§ **Required work**
Without changing anything, transcribe all of the entries.

Stored data entries:
------------

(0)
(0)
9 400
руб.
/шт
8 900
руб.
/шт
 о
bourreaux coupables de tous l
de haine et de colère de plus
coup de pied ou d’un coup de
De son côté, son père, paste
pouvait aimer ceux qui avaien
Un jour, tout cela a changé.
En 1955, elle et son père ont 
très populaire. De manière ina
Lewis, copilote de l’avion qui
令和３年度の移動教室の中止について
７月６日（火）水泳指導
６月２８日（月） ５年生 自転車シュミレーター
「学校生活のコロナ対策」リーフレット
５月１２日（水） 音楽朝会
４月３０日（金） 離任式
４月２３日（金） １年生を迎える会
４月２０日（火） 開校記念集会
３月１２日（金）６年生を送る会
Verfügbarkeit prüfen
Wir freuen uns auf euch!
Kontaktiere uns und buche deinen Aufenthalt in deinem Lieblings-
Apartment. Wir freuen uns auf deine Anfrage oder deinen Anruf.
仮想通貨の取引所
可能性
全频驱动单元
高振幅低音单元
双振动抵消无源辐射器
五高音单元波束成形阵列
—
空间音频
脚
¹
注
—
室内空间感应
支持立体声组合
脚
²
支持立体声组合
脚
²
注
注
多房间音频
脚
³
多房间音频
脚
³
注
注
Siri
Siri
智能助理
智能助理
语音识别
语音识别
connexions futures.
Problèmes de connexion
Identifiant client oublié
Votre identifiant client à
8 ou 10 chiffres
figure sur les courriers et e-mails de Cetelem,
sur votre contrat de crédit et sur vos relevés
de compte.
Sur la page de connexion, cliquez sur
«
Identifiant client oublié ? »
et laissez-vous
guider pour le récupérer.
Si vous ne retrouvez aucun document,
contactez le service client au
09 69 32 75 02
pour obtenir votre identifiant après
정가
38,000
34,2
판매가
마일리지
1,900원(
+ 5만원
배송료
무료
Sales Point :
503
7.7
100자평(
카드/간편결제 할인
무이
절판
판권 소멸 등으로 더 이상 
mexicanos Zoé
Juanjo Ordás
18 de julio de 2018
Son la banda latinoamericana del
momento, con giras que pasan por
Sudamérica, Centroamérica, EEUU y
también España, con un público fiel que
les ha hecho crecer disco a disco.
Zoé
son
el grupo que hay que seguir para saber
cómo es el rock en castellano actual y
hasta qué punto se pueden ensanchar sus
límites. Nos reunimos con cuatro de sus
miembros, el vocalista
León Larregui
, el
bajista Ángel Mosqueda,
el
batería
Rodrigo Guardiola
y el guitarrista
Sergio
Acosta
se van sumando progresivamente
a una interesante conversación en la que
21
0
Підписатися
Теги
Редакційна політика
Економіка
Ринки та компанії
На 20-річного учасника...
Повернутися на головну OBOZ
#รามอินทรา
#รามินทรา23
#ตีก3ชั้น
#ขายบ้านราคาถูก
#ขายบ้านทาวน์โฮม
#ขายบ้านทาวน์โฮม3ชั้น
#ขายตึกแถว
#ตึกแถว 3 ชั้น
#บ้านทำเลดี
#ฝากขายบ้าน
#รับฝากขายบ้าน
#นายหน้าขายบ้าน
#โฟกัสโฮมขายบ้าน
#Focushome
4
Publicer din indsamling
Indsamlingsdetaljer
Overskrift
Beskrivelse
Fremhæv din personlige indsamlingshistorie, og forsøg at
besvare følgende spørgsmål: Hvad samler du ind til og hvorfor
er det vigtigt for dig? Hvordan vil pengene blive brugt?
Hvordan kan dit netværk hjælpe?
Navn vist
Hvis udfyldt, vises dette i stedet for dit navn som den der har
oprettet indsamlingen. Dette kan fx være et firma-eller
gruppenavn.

------------

§ **Exercise solution**
(0)
(0)
9 400
руб.
/шт
8 900
руб.
/шт
 о
bourreaux coupables de tous l
de haine et de colère de plus
coup de pied ou d’un coup de
De son côté, son père, paste
pouvait aimer ceux qui avaien
Un jour, tout cela a changé.
En 1955, elle et son père ont 
très populaire. De manière ina
Lewis, copilote de l’avion qui
令和３年度の移動教室の中止について
７月６日（火）水泳指導
６月２８日（月） ５年生 自転車シュミレーター
「学校生活のコロナ対策」リーフレット
５月１２日（水） 音楽朝会
４月３０日（金） 離任式
４月２３日（金） １年生を迎える会
４月２０日（火） 開校記念集会
３月１２日（金）６年生を送る会
Verfügbarkeit prüfen
Wir freuen uns auf euch!
Kontaktiere uns und buche deinen Aufenthalt in deinem Lieblings-
Apartment. Wir freuen uns auf deine Anfrage oder deinen Anruf.
仮想通貨の取引所
可能性
全频驱动单元
高振幅低音单元
双振动抵消无源辐射器
五高音单元波束成形阵列
—
空间音频
脚
¹
注
—
室内空间感应
支持立体声组合
脚
²
支持立体声组合
脚
²
注
注
多房间音频
脚
³
多房间音频
脚
³
注
注
Siri
Siri
智能助理
智能助理
语音识别
语音识别
connexions futures.
Problèmes de connexion
Identifiant client oublié
Votre identifiant client à
8 ou 10 chiffres
figure sur les courriers et e-mails de Cetelem,
sur votre contrat de crédit et sur vos relevés
de compte.
Sur la page de connexion, cliquez sur
«
Identifiant client oublié ? »
et laissez-vous
guider pour le récupérer.
Si vous ne retrouvez aucun document,
contactez le service client au
09 69 32 75 02
pour obtenir votre identifiant après
정가
38,000
34,2
판매가
마일리지
1,900원(
+ 5만원
배송료
무료
Sales Point :
503
7.7
100자평(
카드/간편결제 할인
무이
절판
판권 소멸 등으로 더 이상 
mexicanos Zoé
Juanjo Ordás
18 de julio de 2018
Son la banda latinoamericana del
momento, con giras que pasan por
Sudamérica, Centroamérica, EEUU y
también España, con un público fiel que
les ha hecho crecer disco a disco.
Zoé
son
el grupo que hay que seguir para saber
cómo es el rock en castellano actual y
hasta qué punto se pueden ensanchar sus
límites. Nos reunimos con cuatro de sus
miembros, el vocalista
León Larregui
, el
bajista Ángel Mosqueda,
el
batería
Rodrigo Guardiola
y el guitarrista
Sergio
Acosta
se van sumando progresivamente
a una interesante conversación en la que
21
0
Підписатися
Теги
Редакційна політика
Економіка
Ринки та компанії
На 20-річного учасника...
Повернутися на головну OBOZ
#รามอินทรา
#รามินทรา23
#ตีก3ชั้น
#ขายบ้านราคาถูก
#ขายบ้านทาวน์โฮม
#ขายบ้านทาวน์โฮม3ชั้น
#ขายตึกแถว
#ตึกแถว 3 ชั้น
#บ้านทำเลดี
#ฝากขายบ้าน
#รับฝากขายบ้าน
#นายหน้าขายบ้าน
#โฟกัสโฮมขายบ้าน
#Focushome
4
Publicer din indsamling
Indsamlingsdetaljer
Overskrift
Beskrivelse
Fremhæv din personlige indsamlingshistorie, og forsøg at
besvare følgende spørgsmål: Hvad samler du ind til og hvorfor
er det vigtigt for dig? Hvordan vil pengene blive brugt?
Hvordan kan dit netværk hjælpe?
Navn vist
Hvis udfyldt, vises dette i stedet for dit navn som den der har
oprettet indsamlingen. Dette kan fx være et firma-eller
gruppenavn.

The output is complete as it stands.